Вчера привезли свежей и отличной рыбы, похожей на форель, и огромной. Одной стало на тридцать человек, и десятка три пронсов (раков, вроде шримсов, только большего размера), превкусных. Погода как летняя, в полдень 17 градусов в тени, но по ночам холодно.
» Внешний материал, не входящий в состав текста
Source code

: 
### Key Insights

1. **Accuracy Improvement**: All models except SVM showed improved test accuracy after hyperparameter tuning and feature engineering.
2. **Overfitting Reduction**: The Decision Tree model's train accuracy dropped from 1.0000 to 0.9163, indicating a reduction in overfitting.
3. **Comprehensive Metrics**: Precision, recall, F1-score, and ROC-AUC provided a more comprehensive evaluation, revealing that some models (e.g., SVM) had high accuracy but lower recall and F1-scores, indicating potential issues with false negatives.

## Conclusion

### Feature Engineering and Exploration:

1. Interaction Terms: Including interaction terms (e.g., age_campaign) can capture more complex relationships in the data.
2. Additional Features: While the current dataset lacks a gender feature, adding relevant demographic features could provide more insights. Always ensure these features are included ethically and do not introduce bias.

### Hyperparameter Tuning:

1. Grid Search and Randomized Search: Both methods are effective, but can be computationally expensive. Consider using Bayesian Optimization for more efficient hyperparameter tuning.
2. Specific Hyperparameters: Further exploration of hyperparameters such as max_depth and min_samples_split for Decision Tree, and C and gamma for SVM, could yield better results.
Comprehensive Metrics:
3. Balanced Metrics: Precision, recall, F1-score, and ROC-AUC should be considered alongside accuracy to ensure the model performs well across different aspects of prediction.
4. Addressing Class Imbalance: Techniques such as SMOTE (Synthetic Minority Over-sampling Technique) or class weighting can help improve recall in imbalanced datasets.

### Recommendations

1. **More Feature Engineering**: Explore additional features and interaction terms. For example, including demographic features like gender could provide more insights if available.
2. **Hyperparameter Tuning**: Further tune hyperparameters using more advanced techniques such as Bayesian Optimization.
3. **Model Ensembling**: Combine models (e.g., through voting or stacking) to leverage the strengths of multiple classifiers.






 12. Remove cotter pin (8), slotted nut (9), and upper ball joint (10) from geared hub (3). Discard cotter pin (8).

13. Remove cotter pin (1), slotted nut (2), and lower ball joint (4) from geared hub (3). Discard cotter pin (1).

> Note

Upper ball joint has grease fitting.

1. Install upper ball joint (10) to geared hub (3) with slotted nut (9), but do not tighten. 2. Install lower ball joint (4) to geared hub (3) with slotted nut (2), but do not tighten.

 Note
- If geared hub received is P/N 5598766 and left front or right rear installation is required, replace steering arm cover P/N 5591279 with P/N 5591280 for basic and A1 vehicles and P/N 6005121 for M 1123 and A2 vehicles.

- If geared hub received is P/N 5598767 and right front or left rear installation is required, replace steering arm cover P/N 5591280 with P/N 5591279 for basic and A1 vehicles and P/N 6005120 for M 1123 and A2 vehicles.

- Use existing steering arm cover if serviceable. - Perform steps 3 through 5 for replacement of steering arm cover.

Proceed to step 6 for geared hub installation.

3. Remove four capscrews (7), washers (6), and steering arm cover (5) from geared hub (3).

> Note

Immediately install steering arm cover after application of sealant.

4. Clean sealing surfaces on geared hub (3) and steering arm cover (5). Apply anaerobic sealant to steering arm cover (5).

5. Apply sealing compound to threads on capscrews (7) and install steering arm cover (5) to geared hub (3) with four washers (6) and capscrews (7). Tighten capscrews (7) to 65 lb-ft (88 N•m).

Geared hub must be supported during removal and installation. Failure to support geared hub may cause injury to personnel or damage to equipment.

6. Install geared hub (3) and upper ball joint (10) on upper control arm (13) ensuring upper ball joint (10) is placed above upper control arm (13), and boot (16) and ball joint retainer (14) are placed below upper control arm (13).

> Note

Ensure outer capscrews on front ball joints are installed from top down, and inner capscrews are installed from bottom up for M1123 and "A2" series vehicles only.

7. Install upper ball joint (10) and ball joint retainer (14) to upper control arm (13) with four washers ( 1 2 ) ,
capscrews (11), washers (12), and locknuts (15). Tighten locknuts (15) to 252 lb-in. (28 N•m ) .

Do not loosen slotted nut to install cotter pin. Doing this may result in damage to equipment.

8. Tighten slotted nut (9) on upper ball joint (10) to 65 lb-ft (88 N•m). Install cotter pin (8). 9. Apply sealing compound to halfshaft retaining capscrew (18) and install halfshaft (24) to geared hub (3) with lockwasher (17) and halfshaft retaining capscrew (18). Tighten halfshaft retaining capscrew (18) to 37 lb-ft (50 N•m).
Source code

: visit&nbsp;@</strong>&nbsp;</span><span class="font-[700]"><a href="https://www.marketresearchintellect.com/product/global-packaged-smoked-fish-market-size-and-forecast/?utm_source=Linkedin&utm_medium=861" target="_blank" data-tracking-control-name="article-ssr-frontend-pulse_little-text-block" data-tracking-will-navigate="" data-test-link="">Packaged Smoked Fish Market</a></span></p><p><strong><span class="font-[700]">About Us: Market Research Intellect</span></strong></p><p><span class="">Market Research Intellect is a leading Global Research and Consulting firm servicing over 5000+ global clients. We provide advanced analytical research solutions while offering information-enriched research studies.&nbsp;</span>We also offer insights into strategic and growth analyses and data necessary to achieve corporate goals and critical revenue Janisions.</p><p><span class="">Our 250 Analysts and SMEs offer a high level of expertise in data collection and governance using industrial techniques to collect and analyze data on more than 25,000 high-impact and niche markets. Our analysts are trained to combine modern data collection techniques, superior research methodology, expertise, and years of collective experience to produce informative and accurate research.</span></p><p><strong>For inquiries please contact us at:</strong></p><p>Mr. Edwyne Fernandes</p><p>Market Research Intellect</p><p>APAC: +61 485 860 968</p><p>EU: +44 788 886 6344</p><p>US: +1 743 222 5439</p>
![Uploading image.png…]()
Мой дневник похож на журнал заключенного – неправда ли? Что делать! Здесь почти тюрьма и есть, хотя природа прекрасная, человек смышлен, ловок, силен, но пока еще не умеет жить нормально и разумно. Странно покажется, что мы здесь не умираем со скуки, не сходя с фрегата; некогда скучать: работа есть у всех. Адмирал не может видеть праздного человека; чуть увидит кого-нибудь без дела, сейчас что-нибудь и предложит: то бумагу написать, а казалось, можно бы morgen, morgen, nur nicht heute[10], кому посоветует прочесть какую-нибудь книгу; сам даже возьмет на себя труд выбрать ее в своей библиотеке и укажет, что прочесть или перевести из нее.